J’ai attendu. J’ai attendu jusqu’à oublier que j’étais en train d’attendre. La vie était passée par là, l’indépendance, mes propres rames, l’Amour, la fin des comptes à rendre. Je marchais plus droit, les yeux levés, je riais un peu plus fort. Je ne le savais pas, alors, mais aujourd’hui je sais que je la touchais du doigt, la beauté dont j’avais commencé le deuil au fond de moi. La vérité, c’est que trop longtemps j’avais pris le problème à l’envers. Dans le délire de mes nuits trops courtes passées à ruminer tout ce qu’il me manquait, je négligeais le précepte universel qui prétend qu’ici-bas chacun nait et restera son seul et propre maître à bord : la reconnaissance que j’attendais tant ne pouvait venir, dès lors, que de l’intérieur. N’allez pas croire que je pense avoir inventé le fil à couper le beurre. Je suis simplement de ceux qui croient que la beauté sous sa forme humaine, la beauté qui ne fane pas, est bien plus affaire d’attitude que de génétique, un savant mélange de donner et de recevoir, de détermination et de sérénité, entre l’ouverture à l’autre et le soin de soi. Cette beauté-là, la seule à laquelle j’aspire vraiment, irradie, réchauffe et rassemble.

Il y a quelques jours, j’ai fêté mes vingt-sept ans. Je ne sais pas si vingt-sept ans est le plus bel âge de la vie, mais il est mon plus bel âge de maintenant.
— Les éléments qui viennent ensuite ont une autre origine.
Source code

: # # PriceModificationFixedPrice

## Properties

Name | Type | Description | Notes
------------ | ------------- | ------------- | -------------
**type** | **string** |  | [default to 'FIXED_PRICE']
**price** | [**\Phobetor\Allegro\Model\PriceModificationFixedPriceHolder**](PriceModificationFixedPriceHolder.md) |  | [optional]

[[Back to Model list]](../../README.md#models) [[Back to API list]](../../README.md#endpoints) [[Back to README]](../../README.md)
Mon visage commence à trahir mon âge véritable, les premiers plis vont bientôt venir raconter dans ma peau toute mon histoire et dire au monde entier, avec humilité, que « vous savez, je ne serai pas vivante pour l’éternité ». Aujourd’hui, je me sens belle quand j’ai le sentiment de me trouver à ma place, accrochée fermement à mes valeurs, en route vers ce qui me ressemble. La beauté, c’est une histoire d’instinct, de bienveillance, de compromis, c’est une histoire d’intuition. Mais c’est avant tout une histoire qui commence dans un corps et finit dans le même. Alors, oublions pour un temps les canons de papier, voulez-vous ? Ce serait terriblement dommage de passer à côté.